An Irish couple claims that their surrogate daughter could end up in a Ukraine orphanage where she was born, unless the Irish Department of Foreign Affairs issues her with an emergency passport.
The husband and wife are planning a High Court challenge which will aim to secure an Irish passport for the child so she can leave the Ukraine. The couple cannot be named for legal reasons.
A Dublin court heard on Monday that the infant, who was born earlier this year, may only stay in the Ukraine for 90 days, but is unable to leave as she has no travel documentation. If she remains in the Ukraine for more than the three month period she could be placed in an orphanage.
The court heard that the surrogacy with a Ukrainian woman was assisted by a clinic in the eastern European country.

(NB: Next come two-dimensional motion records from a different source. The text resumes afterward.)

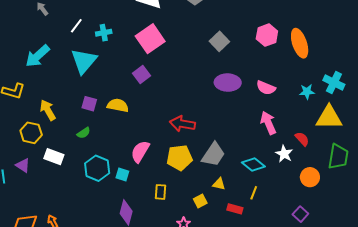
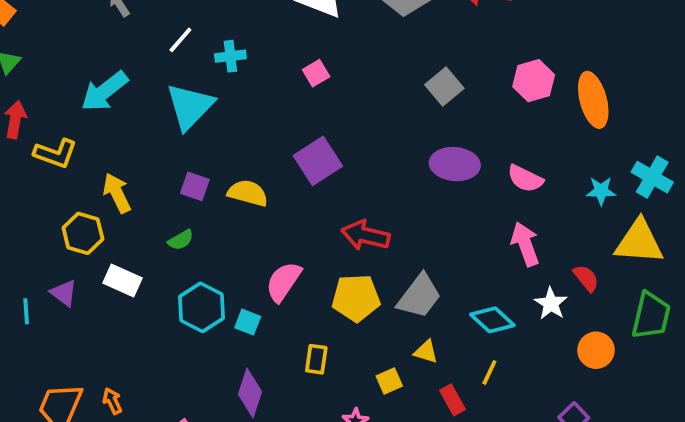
pink square: (150, 39) -> (316, 73), size x0.5
purple square: (141, 74) -> (318, 161), moved, size x1.4
red rectangle: (235, 209) -> (453, 400), turned 42

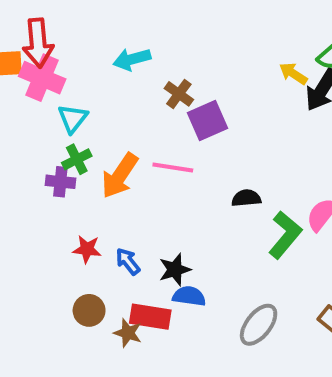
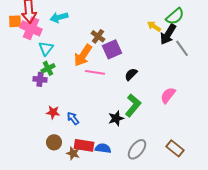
cyan arrow: (132, 59) -> (59, 17), moved
orange arrow: (120, 176) -> (83, 55), moved
black semicircle: (246, 198) -> (131, 74), moved, turned -40
green L-shape: (285, 235) -> (133, 105), moved
black star: (175, 270) -> (116, 118), moved
blue semicircle: (189, 296) -> (103, 148), moved

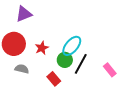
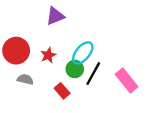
purple triangle: (24, 14) -> (55, 16), moved
pink rectangle: (110, 70) -> (127, 81), size x1.5

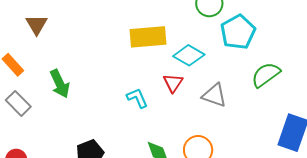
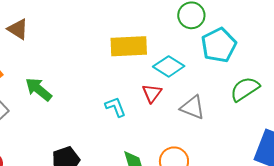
brown triangle: (37, 25) -> (18, 29), turned -30
green arrow: (60, 84) -> (39, 89), turned 152

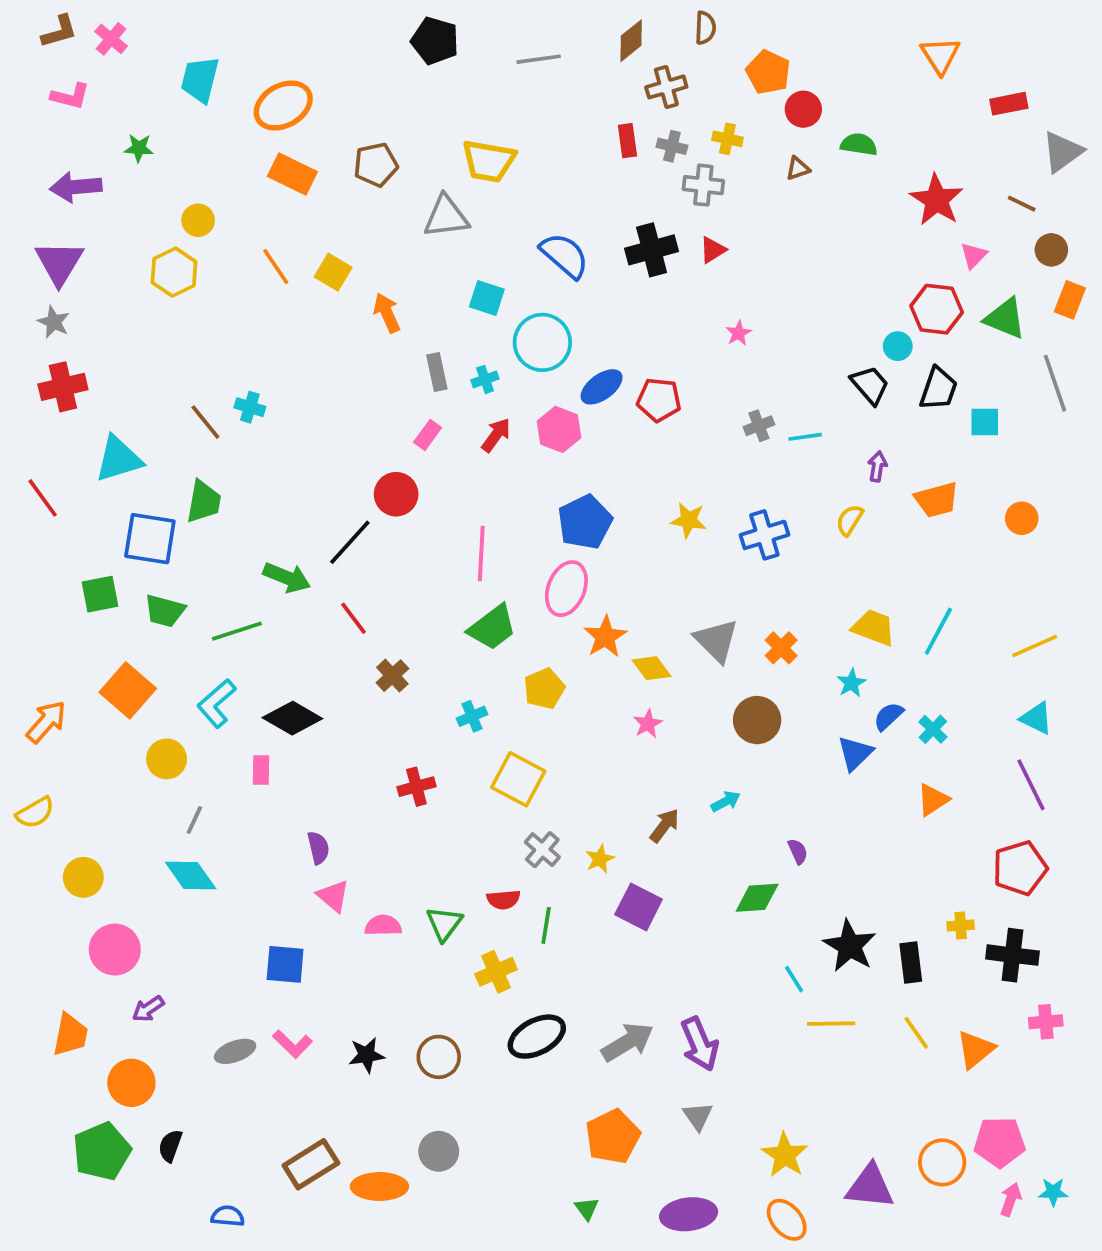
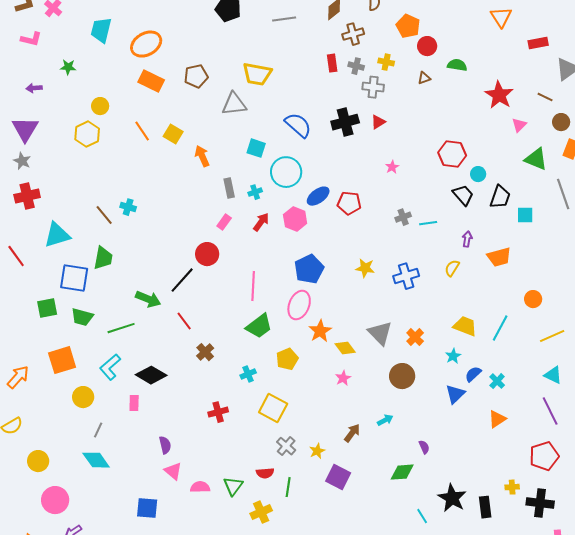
purple arrow: (76, 187) -> (34, 88), size x0.6
red hexagon: (937, 309) -> (452, 154), moved
orange circle: (1022, 518) -> (533, 299), moved
orange square: (128, 690) -> (62, 360), turned 32

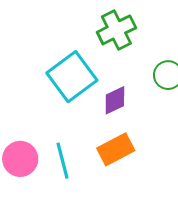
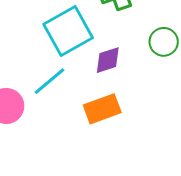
cyan line: (62, 161) -> (50, 81), moved, turned 57

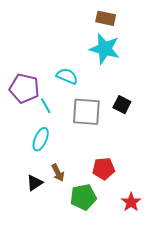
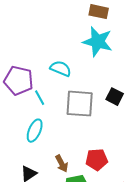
brown arrow: (58, 173) -> (62, 164), moved

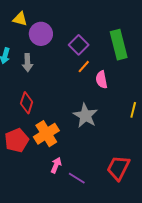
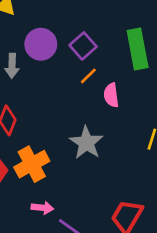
purple circle: (41, 34) -> (41, 44), moved
pink arrow: (56, 165) -> (42, 208), turned 70

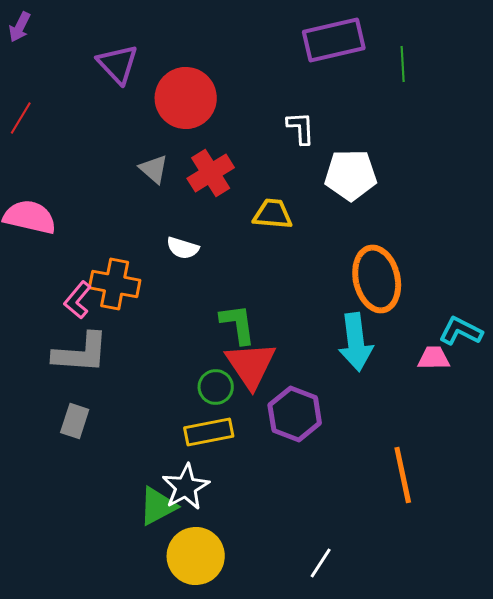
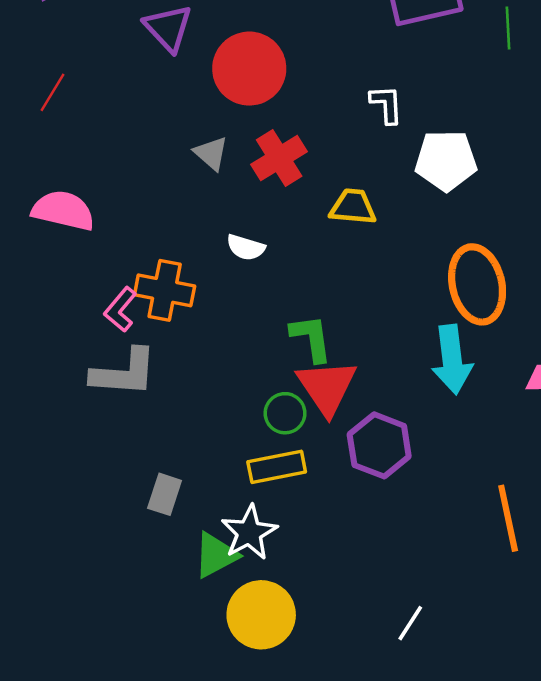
gray rectangle: (75, 421) -> (165, 494), moved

Counsel for the couple, Mary O'Toole, told the court that results of the DNA test show that the man is "99.99998 percent" likely to be the biological father. Both the husband and wife are registered on the child’s birth certificate as her parents.
Initially the couple applied in Ireland for travel documentation, but their lawyers were notified that the application had been referred to the chief state solicitor's office, which in turn told them last week that it intended to seek the advice of the attorney general on the matter.
The couple’s High Court proceedings are against the incoming minister for foreign affairs for an order which would compel the minister to furnish the child with an Irish passport or emergency travel documentation.
The husband and wife claim that failure to expedite their application is unlawful and an infringement of the child’s constitutional and European Convention rights.
Counsel for the couple said the parents have serious concerns because their child is not entitled to Ukrainian citizenship and is in effect stateless.
The matter will be presented to the High Court later this month.